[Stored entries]
--
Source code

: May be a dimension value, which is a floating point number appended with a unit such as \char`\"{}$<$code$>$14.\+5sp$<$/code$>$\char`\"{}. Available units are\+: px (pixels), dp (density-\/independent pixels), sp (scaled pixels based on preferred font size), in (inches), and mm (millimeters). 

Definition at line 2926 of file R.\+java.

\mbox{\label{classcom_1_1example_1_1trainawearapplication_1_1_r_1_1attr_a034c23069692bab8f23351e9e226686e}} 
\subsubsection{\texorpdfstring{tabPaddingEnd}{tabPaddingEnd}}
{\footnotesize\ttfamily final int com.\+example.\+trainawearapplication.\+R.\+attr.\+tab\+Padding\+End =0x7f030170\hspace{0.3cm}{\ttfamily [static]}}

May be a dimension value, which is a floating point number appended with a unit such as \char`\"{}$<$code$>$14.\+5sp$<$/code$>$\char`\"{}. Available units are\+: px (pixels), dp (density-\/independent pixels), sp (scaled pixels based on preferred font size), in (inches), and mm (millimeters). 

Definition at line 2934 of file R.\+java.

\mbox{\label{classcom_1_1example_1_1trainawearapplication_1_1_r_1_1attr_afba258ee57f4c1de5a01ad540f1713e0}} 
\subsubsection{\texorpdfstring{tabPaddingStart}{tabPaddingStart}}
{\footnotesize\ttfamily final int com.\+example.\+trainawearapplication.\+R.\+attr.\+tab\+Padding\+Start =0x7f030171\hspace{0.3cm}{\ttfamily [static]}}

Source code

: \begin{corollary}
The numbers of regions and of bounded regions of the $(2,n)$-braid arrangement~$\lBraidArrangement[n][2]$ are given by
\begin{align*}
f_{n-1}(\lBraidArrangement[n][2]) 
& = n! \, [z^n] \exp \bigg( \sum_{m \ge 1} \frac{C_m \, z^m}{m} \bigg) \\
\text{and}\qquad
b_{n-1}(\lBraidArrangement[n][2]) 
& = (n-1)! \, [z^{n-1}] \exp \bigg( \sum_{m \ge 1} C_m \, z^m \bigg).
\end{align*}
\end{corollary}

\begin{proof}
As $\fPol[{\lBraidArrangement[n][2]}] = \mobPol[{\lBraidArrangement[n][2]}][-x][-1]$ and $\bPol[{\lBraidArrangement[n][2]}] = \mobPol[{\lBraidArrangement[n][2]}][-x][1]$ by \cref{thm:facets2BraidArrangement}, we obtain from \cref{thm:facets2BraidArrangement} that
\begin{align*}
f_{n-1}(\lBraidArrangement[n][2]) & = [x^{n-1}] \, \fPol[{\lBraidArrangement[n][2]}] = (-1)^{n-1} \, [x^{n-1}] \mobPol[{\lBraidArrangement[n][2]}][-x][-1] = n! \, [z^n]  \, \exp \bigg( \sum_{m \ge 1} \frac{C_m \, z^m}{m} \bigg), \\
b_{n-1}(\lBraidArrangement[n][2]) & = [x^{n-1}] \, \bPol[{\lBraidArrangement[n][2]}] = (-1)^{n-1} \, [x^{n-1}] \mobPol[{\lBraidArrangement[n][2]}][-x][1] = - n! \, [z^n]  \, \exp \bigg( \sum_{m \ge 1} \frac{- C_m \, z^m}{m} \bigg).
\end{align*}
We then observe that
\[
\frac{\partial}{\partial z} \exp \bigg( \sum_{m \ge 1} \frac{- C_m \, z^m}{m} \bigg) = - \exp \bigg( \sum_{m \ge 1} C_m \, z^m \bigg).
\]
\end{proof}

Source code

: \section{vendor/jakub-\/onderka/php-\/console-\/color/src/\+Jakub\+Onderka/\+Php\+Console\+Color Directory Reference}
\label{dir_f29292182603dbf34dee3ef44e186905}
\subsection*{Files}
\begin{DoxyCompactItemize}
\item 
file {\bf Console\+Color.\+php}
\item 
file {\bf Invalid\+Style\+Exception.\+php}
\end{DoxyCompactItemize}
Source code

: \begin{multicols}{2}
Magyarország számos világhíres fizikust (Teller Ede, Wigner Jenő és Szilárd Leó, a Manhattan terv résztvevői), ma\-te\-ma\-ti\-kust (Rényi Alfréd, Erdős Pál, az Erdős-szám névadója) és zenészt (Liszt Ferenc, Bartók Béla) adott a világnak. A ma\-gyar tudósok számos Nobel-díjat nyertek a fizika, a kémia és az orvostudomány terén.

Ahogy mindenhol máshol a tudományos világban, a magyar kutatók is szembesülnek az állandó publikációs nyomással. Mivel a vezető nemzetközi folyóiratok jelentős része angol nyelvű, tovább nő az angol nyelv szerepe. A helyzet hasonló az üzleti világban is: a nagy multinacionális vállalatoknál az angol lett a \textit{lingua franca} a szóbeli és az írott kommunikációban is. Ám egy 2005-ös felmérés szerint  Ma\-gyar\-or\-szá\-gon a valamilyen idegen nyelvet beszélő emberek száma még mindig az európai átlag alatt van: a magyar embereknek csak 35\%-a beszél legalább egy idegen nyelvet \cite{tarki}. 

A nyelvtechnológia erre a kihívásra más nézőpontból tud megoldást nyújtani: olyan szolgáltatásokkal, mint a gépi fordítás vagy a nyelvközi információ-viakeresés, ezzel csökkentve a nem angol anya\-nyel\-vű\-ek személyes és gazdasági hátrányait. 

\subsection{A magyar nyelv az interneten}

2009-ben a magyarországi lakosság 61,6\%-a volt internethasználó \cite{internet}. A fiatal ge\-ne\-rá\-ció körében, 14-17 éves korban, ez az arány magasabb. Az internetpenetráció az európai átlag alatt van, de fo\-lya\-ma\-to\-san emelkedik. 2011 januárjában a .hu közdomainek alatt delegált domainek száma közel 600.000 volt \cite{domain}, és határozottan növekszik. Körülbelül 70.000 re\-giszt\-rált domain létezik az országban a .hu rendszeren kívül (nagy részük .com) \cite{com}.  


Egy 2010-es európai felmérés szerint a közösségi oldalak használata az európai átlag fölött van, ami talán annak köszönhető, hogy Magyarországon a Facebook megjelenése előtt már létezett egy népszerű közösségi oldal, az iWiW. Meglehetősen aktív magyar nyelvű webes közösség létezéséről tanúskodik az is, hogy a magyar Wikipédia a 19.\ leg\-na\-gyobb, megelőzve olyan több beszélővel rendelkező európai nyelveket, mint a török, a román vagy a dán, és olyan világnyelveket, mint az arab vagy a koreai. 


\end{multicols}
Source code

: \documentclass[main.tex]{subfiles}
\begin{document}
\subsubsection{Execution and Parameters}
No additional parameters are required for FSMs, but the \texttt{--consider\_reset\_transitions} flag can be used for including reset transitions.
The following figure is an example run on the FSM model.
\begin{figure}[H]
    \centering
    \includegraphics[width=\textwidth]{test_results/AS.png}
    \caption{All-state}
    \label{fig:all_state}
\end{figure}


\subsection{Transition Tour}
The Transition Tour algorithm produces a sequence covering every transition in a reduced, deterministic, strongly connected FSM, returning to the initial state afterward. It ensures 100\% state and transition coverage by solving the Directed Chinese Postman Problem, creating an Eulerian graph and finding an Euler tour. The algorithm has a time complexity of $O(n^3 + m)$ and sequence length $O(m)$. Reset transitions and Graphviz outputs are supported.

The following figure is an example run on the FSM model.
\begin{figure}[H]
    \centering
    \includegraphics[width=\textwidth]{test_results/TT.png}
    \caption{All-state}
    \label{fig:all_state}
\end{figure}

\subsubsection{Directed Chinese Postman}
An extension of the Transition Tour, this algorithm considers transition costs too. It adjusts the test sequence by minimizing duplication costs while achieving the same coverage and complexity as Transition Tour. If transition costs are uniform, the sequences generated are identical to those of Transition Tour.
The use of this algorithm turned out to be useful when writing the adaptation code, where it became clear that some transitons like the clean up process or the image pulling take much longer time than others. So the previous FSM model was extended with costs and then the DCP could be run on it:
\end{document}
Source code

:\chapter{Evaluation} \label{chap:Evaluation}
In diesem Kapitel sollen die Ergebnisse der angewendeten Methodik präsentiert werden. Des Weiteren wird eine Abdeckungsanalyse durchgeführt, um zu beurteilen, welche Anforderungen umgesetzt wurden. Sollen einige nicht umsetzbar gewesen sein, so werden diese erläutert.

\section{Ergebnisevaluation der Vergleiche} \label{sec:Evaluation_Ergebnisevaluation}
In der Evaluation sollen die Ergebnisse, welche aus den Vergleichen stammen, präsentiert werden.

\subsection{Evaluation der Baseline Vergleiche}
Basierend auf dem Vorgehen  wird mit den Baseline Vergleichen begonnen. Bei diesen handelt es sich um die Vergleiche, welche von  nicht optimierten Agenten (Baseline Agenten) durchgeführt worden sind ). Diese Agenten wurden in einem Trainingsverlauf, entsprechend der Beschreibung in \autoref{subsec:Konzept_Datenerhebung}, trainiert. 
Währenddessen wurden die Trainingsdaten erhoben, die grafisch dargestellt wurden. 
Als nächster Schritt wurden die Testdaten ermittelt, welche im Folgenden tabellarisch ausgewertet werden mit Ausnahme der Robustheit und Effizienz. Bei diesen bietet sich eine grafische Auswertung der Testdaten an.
--
Report the number of lines in these entries that hold the word "Color". Add nothing else.

Solution for this task: 2